Officer Hagar stuck his nose a bit further in the window. “I think we’d better take that Buzzy Bee,” he said with his trademark smirk. “Polluting children’s minds with symbols of the old decadent western civilisation is a serious crime. We wouldn’t want your grandchild to know that bees ever existed. And by the way, how old is your grandchild?”
“Almost five,” I responded.
“Is her name Fatima by any chance?” queried Hagar. “It’s a good name. I think it might be compulsory to call the first girl in every family Fatima, very soon. The Buzzy Bee, hand it over now.”
I complied with this order reluctantly after admitting that my granddaughter was not lucky enough to have been named in the manner obviously beloved of Officer Hagar. Rawsprat examined the papers again suspiciously, and then held them up to where the sun would have been if we’d been further away from Auckland.
“Aha,” he exclaimed. “There’s no unicorn watermark on these papers. Forgeries!”
“As you can see,” I protested, “the papers are signed by the proper authorities, and have the correct six stamps, and the receipt for the cost of the travel permit is attached.”
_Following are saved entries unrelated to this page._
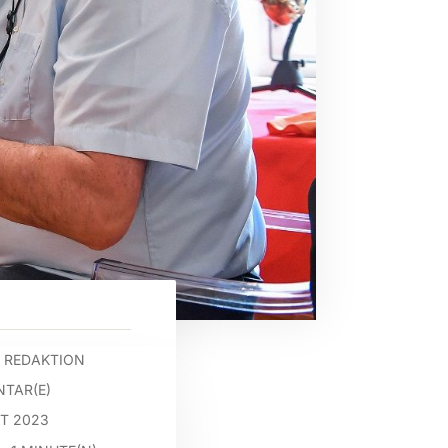
 REDAKTION
TAR(E)
ST 2023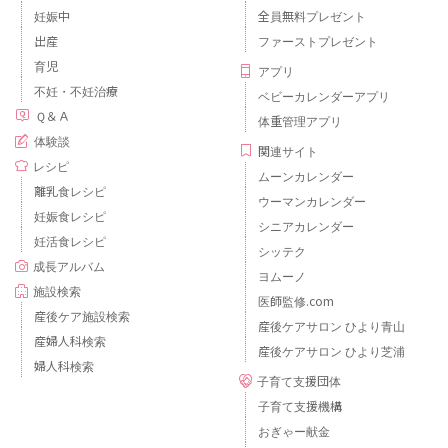
妊娠中
全員無料プレゼント
出産
ファーストプレゼント
育児
アプリ
不妊・不妊治療
ベビーカレンダーアプリ
Ｑ＆Ａ
体重管理アプリ
体験談
関連サイト
レシピ
ムーンカレンダー
離乳食レシピ
ウーマンカレンダー
妊娠食レシピ
シニアカレンダー
妊活食レシピ
シッテク
成長アルバム
ヨムーノ
施設検索
医師監修.com
産後ケア施設検索
産後ケアサロン ひより青山
産婦人科検索
産後ケアサロン ひより芝浦
婦人科検索
子育て支援団体
子育て支援機構
おぎゃー献金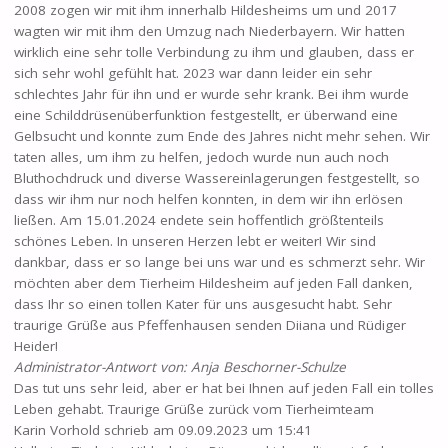
2008 zogen wir mit ihm innerhalb Hildesheims um und 2017
wagten wir mit ihm den Umzug nach Niederbayern. Wir hatten
wirklich eine sehr tolle Verbindung zu ihm und glauben, dass er
sich sehr wohl gefühlt hat. 2023 war dann leider ein sehr
schlechtes Jahr für ihn und er wurde sehr krank. Bei ihm wurde
eine Schilddrüsenüberfunktion festgestellt, er überwand eine
Gelbsucht und konnte zum Ende des Jahres nicht mehr sehen. Wir
taten alles, um ihm zu helfen, jedoch wurde nun auch noch
Bluthochdruck und diverse Wassereinlagerungen festgestellt, so
dass wir ihm nur noch helfen konnten, in dem wir ihn erlösen
ließen. Am 15.01.2024 endete sein hoffentlich größtenteils
schönes Leben. In unseren Herzen lebt er weiter! Wir sind
dankbar, dass er so lange bei uns war und es schmerzt sehr. Wir
möchten aber dem Tierheim Hildesheim auf jeden Fall danken,
dass Ihr so einen tollen Kater für uns ausgesucht habt. Sehr
traurige Grüße aus Pfeffenhausen senden Diiana und Rüdiger
Heider!
Administrator-Antwort von: Anja Beschorner-Schulze
Das tut uns sehr leid, aber er hat bei Ihnen auf jeden Fall ein tolles
Leben gehabt. Traurige Grüße zurück vom Tierheimteam
Karin Vorhold
schrieb am
09.09.2023
um
15:41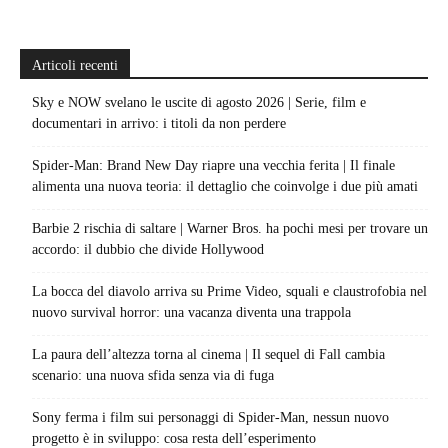
Articoli recenti
Sky e NOW svelano le uscite di agosto 2026 | Serie, film e
documentari in arrivo: i titoli da non perdere
Spider-Man: Brand New Day riapre una vecchia ferita | Il finale
alimenta una nuova teoria: il dettaglio che coinvolge i due più amati
Barbie 2 rischia di saltare | Warner Bros. ha pochi mesi per trovare un
accordo: il dubbio che divide Hollywood
La bocca del diavolo arriva su Prime Video, squali e claustrofobia nel
nuovo survival horror: una vacanza diventa una trappola
La paura dell’altezza torna al cinema | Il sequel di Fall cambia
scenario: una nuova sfida senza via di fuga
Sony ferma i film sui personaggi di Spider-Man, nessun nuovo
progetto è in sviluppo: cosa resta dell’esperimento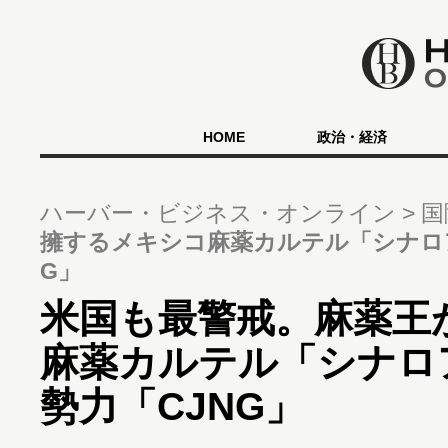
HOME
政治・経済
ハーバー・ビジネス・オンライン
国
擁するメキシコ麻薬カルテル「シナロ
G」
米国も最警戒。麻薬王
麻薬カルテル「シナロ
勢力「CJNG」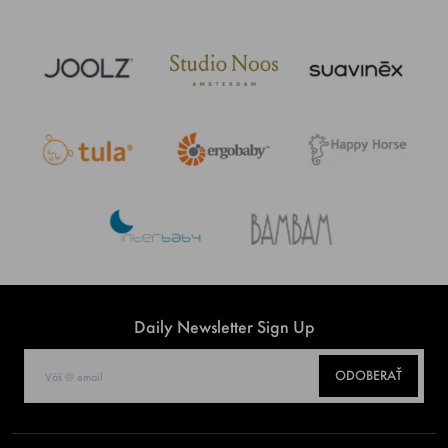
Daily Newsletter Sign Up
ODOBERAŤ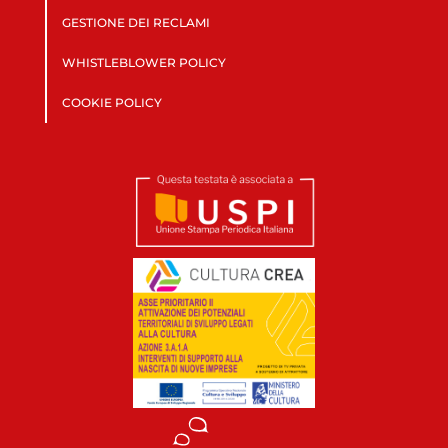
GESTIONE DEI RECLAMI
WHISTLEBLOWER POLICY
COOKIE POLICY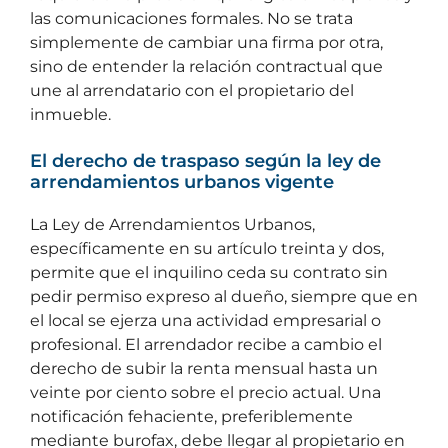
las comunicaciones formales. No se trata
simplemente de cambiar una firma por otra,
sino de entender la relación contractual que
une al arrendatario con el propietario del
inmueble.
El derecho de traspaso según la ley de
arrendamientos urbanos vigente
La Ley de Arrendamientos Urbanos,
específicamente en su artículo treinta y dos,
permite que el inquilino ceda su contrato sin
pedir permiso expreso al dueño, siempre que en
el local se ejerza una actividad empresarial o
profesional. El arrendador recibe a cambio el
derecho de subir la renta mensual hasta un
veinte por ciento sobre el precio actual. Una
notificación fehaciente, preferiblemente
mediante burofax, debe llegar al propietario en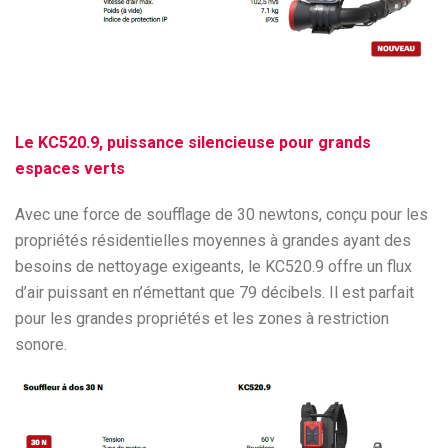
Le KC520.9, puissance silencieuse pour grands
espaces verts
Avec une force de soufflage de 30 newtons, conçu pour les
propriétés résidentielles moyennes à grandes ayant des
besoins de nettoyage exigeants, le KC520.9 offre un flux
d’air puissant en n’émettant que 79 décibels. Il est parfait
pour les grandes propriétés et les zones à restriction
sonore.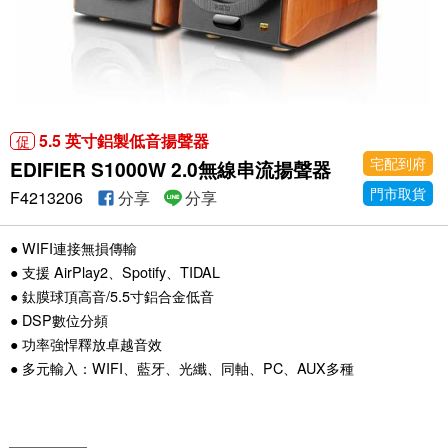
5.5 英寸鋁製低音揚聲器
促
宅配到府
EDIFIER S1000W 2.0無線串流揚聲器
門市取貨
F4213206
分享
分享
● WIFI連接無損傳輸
● 支援 AirPlay2、Spotify、TIDAL
● 鈦膜球頂高音/5.5寸鋁合金低音
● DSP數位分頻
● 功率強悍釋放卓越音效
● 多元輸入：WIFI、藍牙、光纖、同軸、PC、AUX多種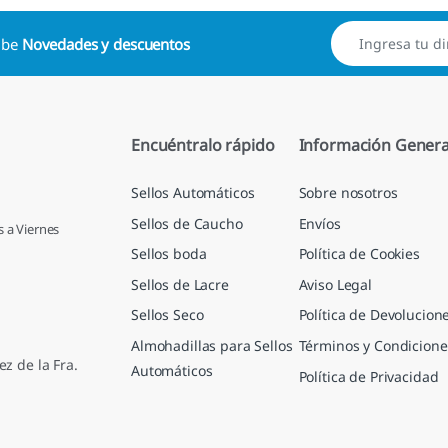
cibe
Novedades y descuentos
Encuéntralo rápido
Información Genera
Sellos Automáticos
Sobre nosotros
Sellos de Caucho
Envíos
s a Viernes
Sellos boda
Política de Cookies
Sellos de Lacre
Aviso Legal
Sellos Seco
Política de Devolucion
Almohadillas para Sellos
Términos y Condicione
ez de la Fra.
Automáticos
Política de Privacidad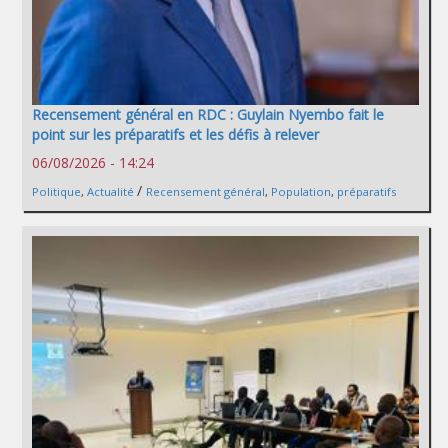
Recensement général en RDC : Guylain Nyembo fait le
point sur les préparatifs et les défis à relever
06/08/2026 - 14:24
/
Politique
,
Actualité
Recensement général
,
Population
,
préparatifs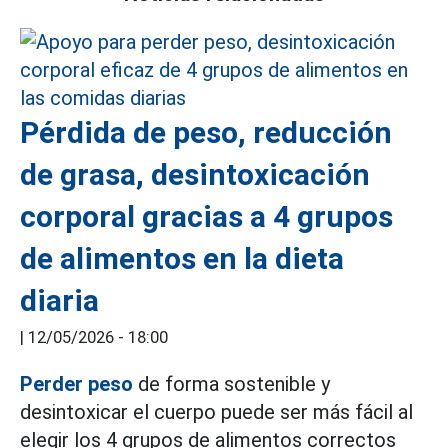
Pérdida de peso, reducción
de grasa, desintoxicación
corporal gracias a 4 grupos
de alimentos en la dieta
diaria
|
12/05/2026 - 18:00
Perder peso
de forma sostenible y
desintoxicar el cuerpo puede ser más fácil al
elegir los 4 grupos de alimentos correctos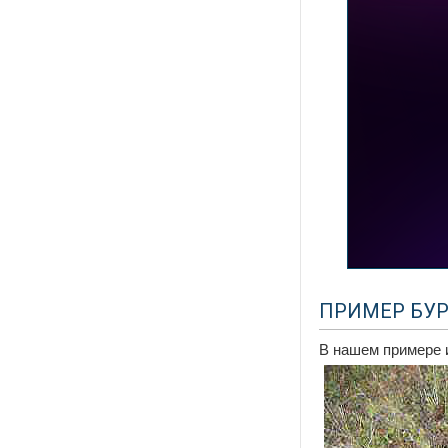
ПРИМЕР БУ
В нашем примере 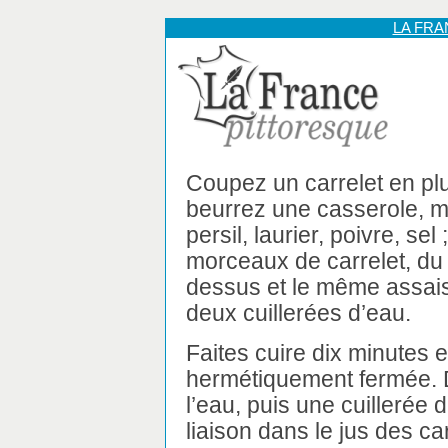
LA FR
Coupez un carrelet en pl
beurrez une casserole, m
persil, laurier, poivre, sel
morceaux de carrelet, du
dessus et le même assai
deux cuillerées d’eau.
Faites cuire dix minutes 
hermétiquement fermée. 
l’eau, puis une cuillerée
liaison dans le jus des c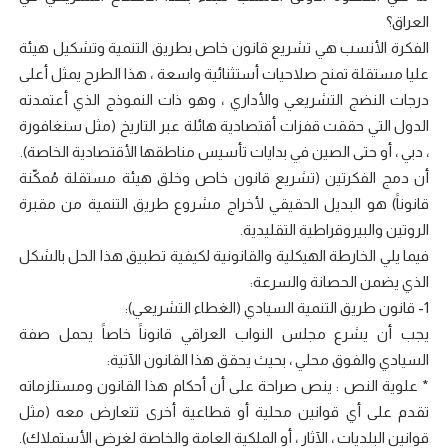
العراق؟
الفكرة الأنسب هي تشريع قانون خاص بطريق التنمية وتشكيل هيئة
عليا مستقلة تمنح صلاحيات أستثنائية واسعة ، هذا الطرح يمثل أعلى
درجات النضج التشريعي والأداري ، وهو ذات النموذج الذي أعتمدته
الدول التي حققت قفزات أقتصادية هائلة عبر التاريخ (مثل سنغافورة
، دبي ، أو حتى الصين في بدايات تأسيس مناطقها الأقتصادية الخاصة).
أن دمج الفكرتين (تشريع قانون خاص وخلق هيئة مستقلة مُمكّنة
قانوناََ) هو البديل الحقيقي لأخراج مشروع طريق التنمية من مقبرة
الروتين والبيروقراطية التقليدية.
فيما يلي الخارطة الهيكلية والقانونية لكيفية تطبيق هذا الحل بالشكل
الذي يضمن الحصانة والسرعة:
1- قانون طريق التنمية السيادي (الغطاء التشريعي):
يجب أن يشرع مجلس النواب العراقي قانوناََ خاصاََ يحمل صفة
السيادي والفوق محلي ، بحيث يحقق هذا القانون الآتية:
* علوية النص : ينص صراحة على أن أحكام هذا القانون ومستلزماته
تقدم على أي قوانين محلية أو قطاعية أخرى تتعارض معه (مثل
قوانين البلديات ، الآثار ، أو الملكية العامة والخاصة لغرض الأستملاك).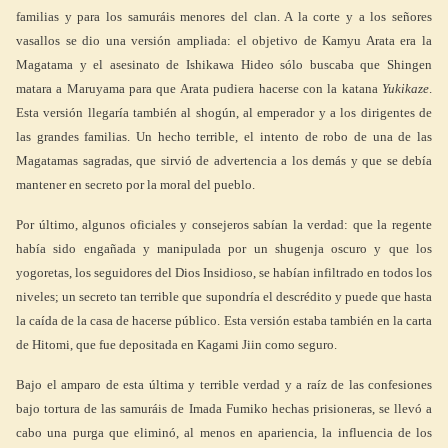
familias y para los samuráis menores del clan. A la corte y a los señores
vasallos se dio una versión ampliada: el objetivo de Kamyu Arata era la
Magatama y el asesinato de Ishikawa Hideo sólo buscaba que Shingen
matara a Maruyama para que Arata pudiera hacerse con la katana
Yukikaze
.
Esta versión llegaría también al shogún, al emperador y a los dirigentes de
las grandes familias. Un hecho terrible, el intento de robo de una de las
Magatamas sagradas, que sirvió de advertencia a los demás y que se debía
mantener en secreto por la moral del pueblo.
Por último, algunos oficiales y consejeros sabían la verdad: que la regente
había sido engañada y manipulada por un shugenja oscuro y que los
yogoretas, los seguidores del Dios Insidioso, se habían infiltrado en todos los
niveles; un secreto tan terrible que supondría el descrédito y puede que hasta
la caída de la casa de hacerse público. Esta versión estaba también en la carta
de Hitomi, que fue depositada en Kagami Jiin como seguro.
Bajo el amparo de esta última y terrible verdad y a raíz de las confesiones
bajo tortura de las samuráis de Imada Fumiko hechas prisioneras, se llevó a
cabo una purga que eliminó, al menos en apariencia, la influencia de los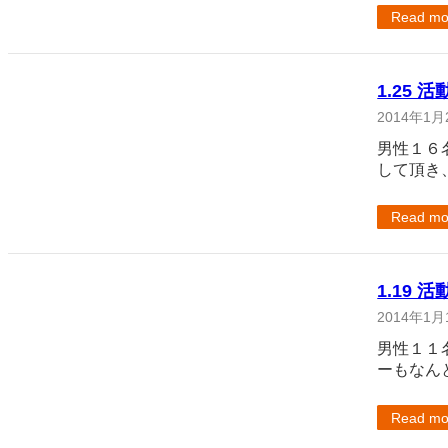
Read mo
1.25 
2014年1月
男性１６
して頂き
Read mo
1.19 
2014年1月
男性１１
ーもなん
Read mo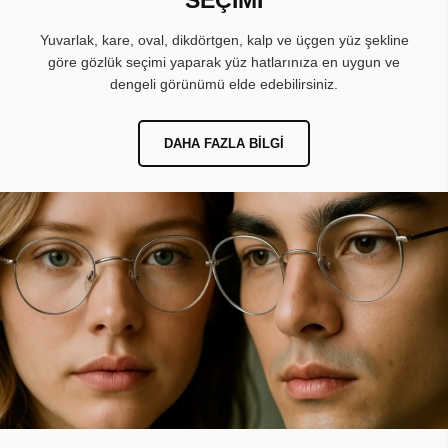
Yuvarlak, kare, oval, dikdörtgen, kalp ve üçgen yüz şekline
göre gözlük seçimi yaparak yüz hatlarınıza en uygun ve
dengeli görünümü elde edebilirsiniz.
DAHA FAZLA BILGI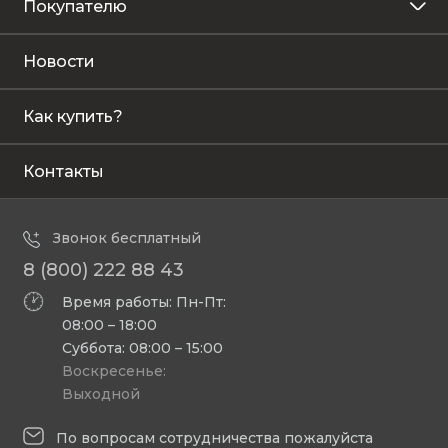
Покупателю
Новости
Как купить?
Контакты
Звонок бесплатный
8 (800) 222 88 43
Время работы: Пн-Пт:
08:00 – 18:00
Суббота: 08:00 – 15:00
Воскресенье:
Выходной
По вопросам сотрудничества пожалуйста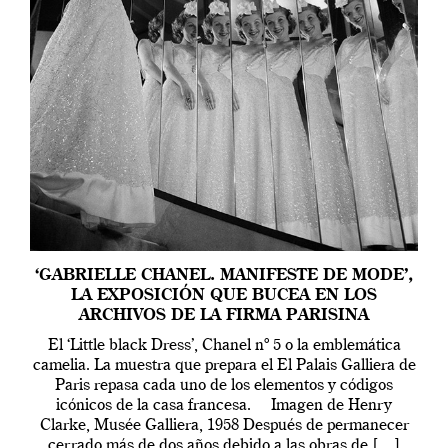
‘GABRIELLE CHANEL. MANIFESTE DE MODE’,
LA EXPOSICIÓN QUE BUCEA EN LOS
ARCHIVOS DE LA FIRMA PARISINA
El ‘Little black Dress’, Chanel nº 5 o la emblemática
camelia. La muestra que prepara el El Palais Galliera de
Paris repasa cada uno de los elementos y códigos
icónicos de la casa francesa. Imagen de Henry
Clarke, Musée Galliera, 1958 Después de permanecer
cerrado más de dos años debido a las obras de […]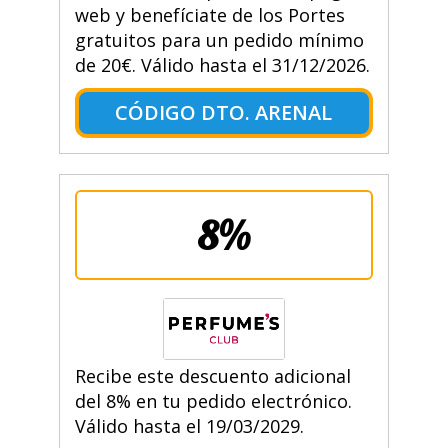
web y benefíciate de los Portes
gratuitos para un pedido mínimo
de 20€. Válido hasta el 31/12/2026.
CÓDIGO DTO. ARENAL
8%
Recibe este descuento adicional
del 8% en tu pedido electrónico.
Válido hasta el 19/03/2029.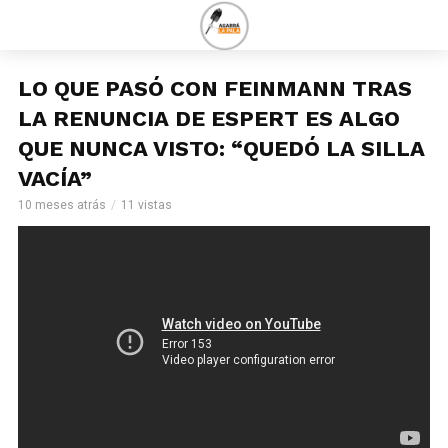
LO QUE PASÓ CON FEINMANN TRAS
LA RENUNCIA DE ESPERT ES ALGO
QUE NUNCA VISTO: “QUEDÓ LA SILLA
VACÍA”
10 meses atrás
11 vistas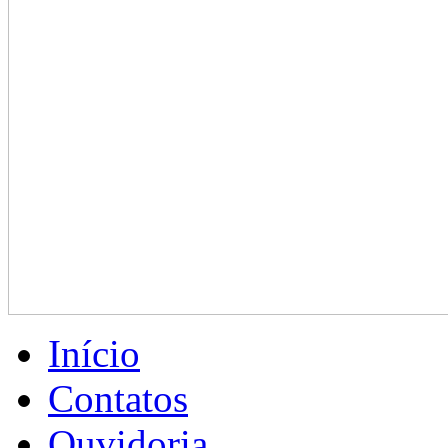
Início
Contatos
Ouvidoria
“Hmmm,” said Officer Hagar, “only $400 paid for the permit? That’s the special rate for scientific advisers as per schedule 15b, Paragraph 98c, Clause 52.viii.”
I apprised him of the fact that I was, indeed a scientific adviser as per the cited schedule, paragraph and clause.
I could see that this nit-picking was going to continue indefinitely, and decided to bring the inspection to a conclusion. “I think I should mention to you that I still have the recording of your insults to her comradeship from your previous visit,” I said. “I have refrained from sending it to her, but if you don’t let me through pdq, I will do so.”
There was an instant paling of the two gargoylish faces, and they withdrew from my window quickly.
“I’d forgotten about that Hagar,” growled Rawsprat, “why didn’t you remind me?”
“Buzzy Bee please,” I said, and receiving it ungraciously plonked back in my hand, I proceeded on my way, leaving the two officers standing, looking very resentful. OurTearRoar can relax, pine needle soup could be on the menu soon.